Важным для актера является и темпо-ритм, который чаще всего определяется характером музыки, — сознательно или бессознательно композитор задает нам его.
Ария Мельника, которой начинается первый акт оперы Даргомыжского «Русалка», сразу характеризует его как человека солидного, уверенного в себе, убежденного в том, что он говорит, — мы слышим все это во вступлении к арии. Но когда он появляется в сцене сумасшествия, звучит музыка нервная, быстрая, несколько суетливая, с импульсивными взрывами — и мы видим старика, у которого в данный отрезок времени и психика неустойчива и настроение все время меняется. Эти два состояния души Мельника подсказываются нам именно музыкой.
Я всегда обращаю внимание на осанку, походку моего героя. Часто они диктуются музыкой, а иногда одеждой, обувью, знанием обычаев эпохи. Некоторые костюмы заставляют держаться прямо, иные дают свободу и легкость движений, другие прямо-таки пригибают к земле, а обувь, скажем, на обычном каблуке, или на высоком, или вообще без каблука дает три совершенно различные походки. Филипп в опере Верди «Дон Карлос» в сцене аутодафе появляется у меня с горделивой, царственной осанкой, но, когда его сын обнажает шпагу и никто из придворных не решается обезоружить принца, всевластный и жестокий монарх превращается в трусливо мечущегося человечка, и все его величие как ветром сдувает. Он перестает играть роль короля, ему не до того, он боится за свою шкуру — и это я показываю с помощью изменения осанки моего героя.

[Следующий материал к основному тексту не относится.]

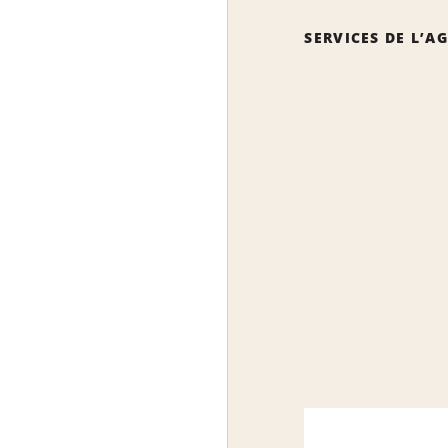
SERVICES DE L’A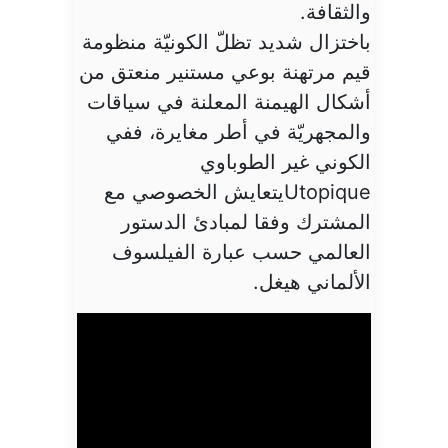
والثقافة.
باختزال شديد تظلّ الكونيّة منظومة
قيم مرتهنة بوعي مستنير منعتق من
أشكال الهيمنة المعلنة في سياقات
والمجهريّة في أطر مغايرة، ففي
الكوني غير الطوباوي
Utopiqueيتعايش الخصوصي مع
المشترك وفقا لمبادئ الدستور
العالمي حسب عبارة الفيلسوف
الألماني هيغل.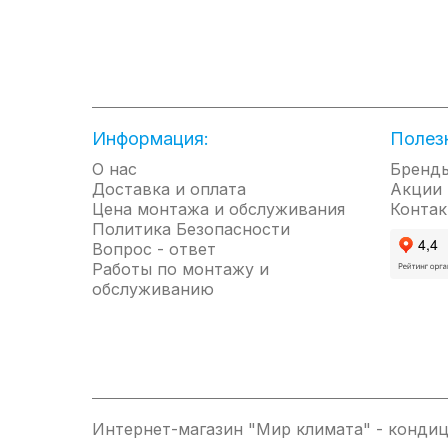
Информация:
Полез
О нас
Бренд
Доставка и оплата
Акции
Цена монтажа и обслуживания
Контак
Политика Безопасности
Вопрос - ответ
Работы по монтажу и
обслуживанию
Интернет-магазин "Мир климата" - кондиц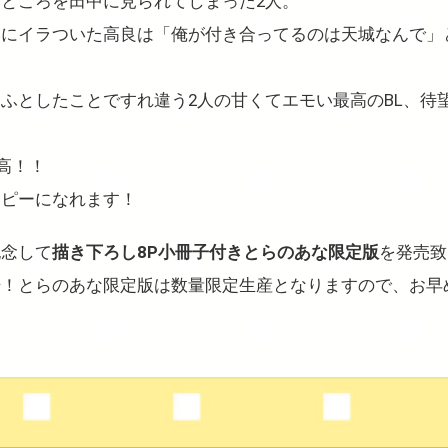
る
と
ころを田中に見られてしまった2人。
みにイラついた
高
良は「
俺が付き合ってるのは
天城
な
ん
で」
、
ふ
と
したこ
と
ですれ違う2人の甘くてエモい最
高
のBL、
待
高
！！
ッピーになれます！
記念して
描き下ろし8P小冊子付きとらのあな限定版
を発売致
始！とらのあな限定版は数量限定生産となりますので、お早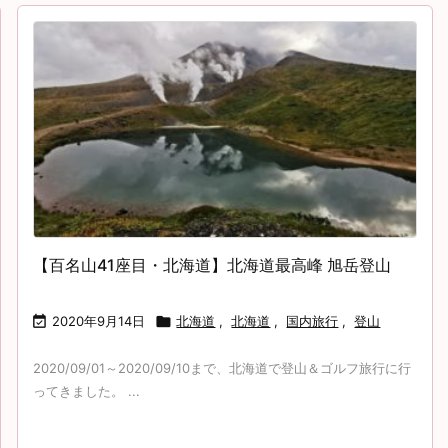
【百名山41座目・北海道】北海道最高峰 旭岳登山

2020年9月14日

北海道
,
北海道
,
国内旅行
,
登山
2020/09/01～2020/09/10まで、北海道で登山＆ゴルフ旅行に行
ってきました。 ...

Помогают и другие, часто неожиданные приспособления. Расскажу об одном из них, связанном с ролью короля Рене в опере Чайковского «Иоланта». Незадолго до начала сценической работы над оперой я сломал ногу и в течение всего репетиционного периода находился дома. За неделю до премьеры я пришел в театр на костылях, и мне сказали, что все же желательно, чтобы я спел премьеру, для чего завтра надо участвовать в одном из «прогонов» спектакля. На следующий день я явился на репетицию с палкой, нога в гипсе, а снизу к ней привязан башмак, вышел кое-как на сцену с доктором Эбн-Хакиа и запел: «Вот, мудрый врач, где мирная обитель моей голубки бедной, Иоланты». В зале раздался смех, и так я прорепетировал, что называется, с налету всю оперу. Еще через день мне сняли гипс, и я, уже обутый как положено, стал репетировать.